- This event has passed.
[Virtual Service] Science vs. Intuition: Why Scientific Ideas Elude the Human Mind
October 31, 2021 @ 10:30 AM – 12:00 PM
Due to the Annual Antiques and Modernism Show at the Community House, when we do not have access to Room 101, our service this week and next will be via Zoom. You will receive the link in the weekly email.
Andrew Shtulman, Ph.D., Professor of Psychology and Cognitive Science at Occidental College in Los Angeles, will speak on the topic, Science vs. Intuition: Why Scientific Ideas Elude the Human Mind. Scientific ideas are difficult to teach, difficult to learn, and difficult to accept as true because they frequently contradict our intuitive theories of how the world works. Often these theories were constructed in childhood but retained across the lifespan, influencing our thinking even as adults. Shtulman will discuss what intuitive theories are, where they come from, and why they blind us to more accurate theories of the world.

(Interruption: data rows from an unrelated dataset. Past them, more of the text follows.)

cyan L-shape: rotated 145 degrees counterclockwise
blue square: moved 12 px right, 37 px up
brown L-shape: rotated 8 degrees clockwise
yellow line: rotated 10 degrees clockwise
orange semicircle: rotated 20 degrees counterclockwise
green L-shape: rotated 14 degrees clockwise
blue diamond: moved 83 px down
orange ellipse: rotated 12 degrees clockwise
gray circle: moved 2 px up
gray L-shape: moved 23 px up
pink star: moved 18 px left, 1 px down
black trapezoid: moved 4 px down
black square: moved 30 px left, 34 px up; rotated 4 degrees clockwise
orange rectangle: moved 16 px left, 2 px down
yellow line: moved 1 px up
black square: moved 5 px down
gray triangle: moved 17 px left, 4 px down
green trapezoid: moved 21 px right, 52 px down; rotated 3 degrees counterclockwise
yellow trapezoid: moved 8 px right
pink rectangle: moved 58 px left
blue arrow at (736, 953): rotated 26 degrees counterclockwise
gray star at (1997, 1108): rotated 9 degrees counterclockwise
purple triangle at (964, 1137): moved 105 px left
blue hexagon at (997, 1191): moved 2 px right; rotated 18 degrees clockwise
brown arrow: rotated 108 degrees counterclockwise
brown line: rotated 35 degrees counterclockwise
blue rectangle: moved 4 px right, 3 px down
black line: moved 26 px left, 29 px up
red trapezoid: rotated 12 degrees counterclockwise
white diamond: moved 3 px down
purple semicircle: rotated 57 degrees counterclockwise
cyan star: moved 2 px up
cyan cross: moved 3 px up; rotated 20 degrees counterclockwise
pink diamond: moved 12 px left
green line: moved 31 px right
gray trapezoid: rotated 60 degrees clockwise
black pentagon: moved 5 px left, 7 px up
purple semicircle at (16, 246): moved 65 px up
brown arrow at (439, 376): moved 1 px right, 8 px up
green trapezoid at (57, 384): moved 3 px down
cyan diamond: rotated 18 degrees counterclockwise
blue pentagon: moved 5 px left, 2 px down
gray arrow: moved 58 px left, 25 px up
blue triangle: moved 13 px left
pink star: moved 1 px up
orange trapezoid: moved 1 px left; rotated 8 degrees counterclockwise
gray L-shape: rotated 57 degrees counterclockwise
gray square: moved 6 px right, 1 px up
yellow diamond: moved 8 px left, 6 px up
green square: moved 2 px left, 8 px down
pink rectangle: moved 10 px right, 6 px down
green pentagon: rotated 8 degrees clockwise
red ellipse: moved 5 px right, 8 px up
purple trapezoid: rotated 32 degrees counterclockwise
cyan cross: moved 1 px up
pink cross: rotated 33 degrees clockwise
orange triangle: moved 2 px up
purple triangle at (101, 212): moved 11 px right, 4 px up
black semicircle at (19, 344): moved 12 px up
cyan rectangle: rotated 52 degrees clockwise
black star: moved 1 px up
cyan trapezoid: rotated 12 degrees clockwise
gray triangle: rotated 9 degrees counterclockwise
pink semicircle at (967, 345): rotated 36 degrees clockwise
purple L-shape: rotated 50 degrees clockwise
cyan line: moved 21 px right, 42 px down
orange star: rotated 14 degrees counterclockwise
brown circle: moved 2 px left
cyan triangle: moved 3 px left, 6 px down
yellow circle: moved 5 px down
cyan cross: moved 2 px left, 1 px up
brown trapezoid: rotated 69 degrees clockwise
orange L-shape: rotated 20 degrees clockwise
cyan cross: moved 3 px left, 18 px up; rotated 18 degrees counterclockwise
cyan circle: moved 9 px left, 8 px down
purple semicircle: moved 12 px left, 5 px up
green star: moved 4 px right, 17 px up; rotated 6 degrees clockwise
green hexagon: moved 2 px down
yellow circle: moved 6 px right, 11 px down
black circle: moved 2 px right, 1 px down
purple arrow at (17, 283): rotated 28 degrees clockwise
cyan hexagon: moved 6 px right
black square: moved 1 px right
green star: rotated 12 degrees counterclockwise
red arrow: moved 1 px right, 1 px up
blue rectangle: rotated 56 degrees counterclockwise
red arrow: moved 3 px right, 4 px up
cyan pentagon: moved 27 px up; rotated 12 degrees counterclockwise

Andrew Shtulman is a cognitive developmental psychologist who studies conceptual development and change, particularly as they relate to science education. His research explores both the acquisition of domain-specific concepts and the development of domain-general inference strategies. His work has appeared in such journals as Cognition, Cognitive Psychology, Cognitive Science, Child Development, and Journal of Educational Psychology, and he is the recipient of an Early Career Development Award from the National Science Foundation and an Understanding Human Cognition Scholar Award from the James S. McDonnell Foundation. Dr. Shtulman is also the author of Scienceblind: Why Our Intuitive Theories About the World Are So Often Wrong (Basic Books, 2017).